THIS MELODRAMATIC, FICTIONALIZED BIOGRAPHY DREW PRAISE FROM ITS REAL-LIFE SUBJECT
People who know art will recognize the name of David Hockney, and those who like the artist will enjoy this romp of a book, which purports to be “a novel and a biography,” a hybrid of sorts that cross-fertilizes fact with fiction.
Brief and breezy at under 200 pages, “Life of David Hockney” by Catherine Cusset reads like a fanzine about the man considered to be England’s most famous living artist.
At the age of 35, Hockney made auction history in 1972 when his “Portrait of an Artist (Pool with Two Figures)” sold for $90 million.
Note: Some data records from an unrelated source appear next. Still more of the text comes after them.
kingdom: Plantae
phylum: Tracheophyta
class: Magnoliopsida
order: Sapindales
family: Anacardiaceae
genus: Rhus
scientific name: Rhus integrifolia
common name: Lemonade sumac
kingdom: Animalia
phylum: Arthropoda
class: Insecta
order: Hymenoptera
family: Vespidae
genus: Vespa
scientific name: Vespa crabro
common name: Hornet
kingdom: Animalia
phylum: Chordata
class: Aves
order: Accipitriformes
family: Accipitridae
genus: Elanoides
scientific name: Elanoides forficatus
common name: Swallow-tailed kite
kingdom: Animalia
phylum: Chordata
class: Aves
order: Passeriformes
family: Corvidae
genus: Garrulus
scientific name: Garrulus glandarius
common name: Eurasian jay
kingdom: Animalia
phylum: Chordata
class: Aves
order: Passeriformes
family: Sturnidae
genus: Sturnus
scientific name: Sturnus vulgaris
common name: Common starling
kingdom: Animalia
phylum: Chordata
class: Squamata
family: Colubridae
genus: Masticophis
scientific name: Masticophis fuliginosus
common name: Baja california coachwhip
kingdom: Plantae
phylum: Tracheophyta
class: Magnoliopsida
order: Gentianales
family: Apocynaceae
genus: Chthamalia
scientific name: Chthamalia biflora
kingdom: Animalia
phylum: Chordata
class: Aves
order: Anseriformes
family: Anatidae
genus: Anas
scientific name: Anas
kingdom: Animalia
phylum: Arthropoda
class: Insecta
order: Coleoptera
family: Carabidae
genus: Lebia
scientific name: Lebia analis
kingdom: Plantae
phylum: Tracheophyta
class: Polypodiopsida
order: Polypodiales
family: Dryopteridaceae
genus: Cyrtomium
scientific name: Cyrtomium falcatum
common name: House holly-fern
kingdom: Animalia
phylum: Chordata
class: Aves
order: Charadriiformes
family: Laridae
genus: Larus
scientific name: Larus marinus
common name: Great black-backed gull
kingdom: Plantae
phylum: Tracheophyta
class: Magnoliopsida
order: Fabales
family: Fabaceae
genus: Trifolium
He held that record for 47 years, until Jeff Koons’s “Rabbit” sold for $91 million.
Cusset wrote this book as a love letter, saying as much during an interview on NPR: “I hope he will consider it an homage.” She admitted she “was very scared” about his reaction. “The man … is very rich and he’s super-well-known. And he cares about his image. And he can hire very good lawyers.”
She needn’t have worried. Hockney has flicked off major art critics like Hilton Kramer and Clement Greenberg for disparaging his work as “superficial” — too pleasant to be taken seriously; then he’s laughed all the way to the bank. Upon publication of Cusset’s book, Hockney was gracious: “[It] caught a lot of me. I could recognize myself.”
The author had not known anything about the artist until she looked at his work on the internet. Then, “I really liked him … I loved his incredible freedom at every level… always following his desire, his impulse, being true to himself.”
The author of 13 novels about “things that are connected to my life — my mother, my mother-in-law [and] sex,” Cusset holds two doctorates — one from Paris Diderot University, where she wrote a dissertation on the Marquis de Sade, and one from Yale, where she wrote on the 18th-century libertine novel. So she’s well-schooled on the subject of sex and the pain and pleasures of the flesh.
As a gay man, Hockney celebrates homosexuality in much of his art (“We Two Boys Together Clinging,” “Doll Boy,” “Adhesiveness”). With staccato sentences, Cusset dives into his personal life like a devotee of True Romance potboilers. She reports on his nude revels — filled with poppers, cocaine, and Quaaludes — the fraught years of AIDS and the sad deaths of many friends.
She tracks his torrid five-year affair with Peter, who becomes his model and muse. (Most of the men mentioned in the book, including friends, lovers and assistants, are identified by first names only.)
Then — cue the drums — comes the traumatic breakup with Peter, when he leaves the artist for a younger man. In sob-sister style, Cusset writes how Hockney “was stricken with depression” and kept asking himself, “How could he get Peter out of his blood?”
Even three years later, “He would still cry when he thought of Peter.” This leads to second-guessing their relationship: “Had Peter ever had any real feelings for him?” “Where was the boy whom he had loved so passionately?” “Would the pain ever go away?” “Weren’t three years enough?”
Cue the violins.
For those unfamiliar with Hockney’s art, this book will disappoint, as it contains no reproductions or illustrations. Cusset cites several works by name but describes few, probably figuring that fans will have read at least one of the artist’s 27 books and be able to recall images such as “A Bigger Grand Canyon,” “My House, Montcalm Avenue, Los Angeles” and “Model with Unfinished Self Portrait.”
Still, to write about David Hockney without showing his paintings is like writing about Winston Churchill without quoting his speeches.
In discussing Hockney’s art, Cusset notes that the color blue suffuses many of his paintings, from the aqua swimming pools that first made him famous to his “Self Portrait with Blue Guitar,” inspired by the Wallace Stevens poem “The Man with the Blue Guitar.”
This poem spoke to Hockney, who saw himself as a man who can’t play things as they are, but through his talent — his blue guitar — he summons the power to recreate the world from his imagination. The guitar is the artist’s talisman and can only be strummed by the gifted.
“Life of David Hockney” begins with a young, happy-go-lucky man who moves from the north of England to Los Angeles to pursue his passion for painting and music and beautiful boys. He bleaches his hair blond, wears red polka dots with purple stripes and, with a flair for friendship, surrounds himself with an adoring coterie that accompanies his rocket to success.
He achieves great wealth and global recognition. He travels the world, collecting all its tributes, and seems surely headed for happily-ever-after. But age and disability intrude, leaving the last image of David Hockney as a deaf 82-year-old man, sitting alone on his porch, smoking a joint that he buys with a medical marijuana license “to calm his anxiety.”
Fugit irreparabile tempus.
Georgetown resident Kitty Kelley has written several number-one New York Times best-sellers, including “The Family: The Real Story Behind the Bush Dynasty.” Her most recent books include “Capturing Camelot: Stanley Tretick’s Iconic Images of the Kennedys” and “Let Freedom Ring: Stanley Tretick’s Iconic Images of the March on Washington.”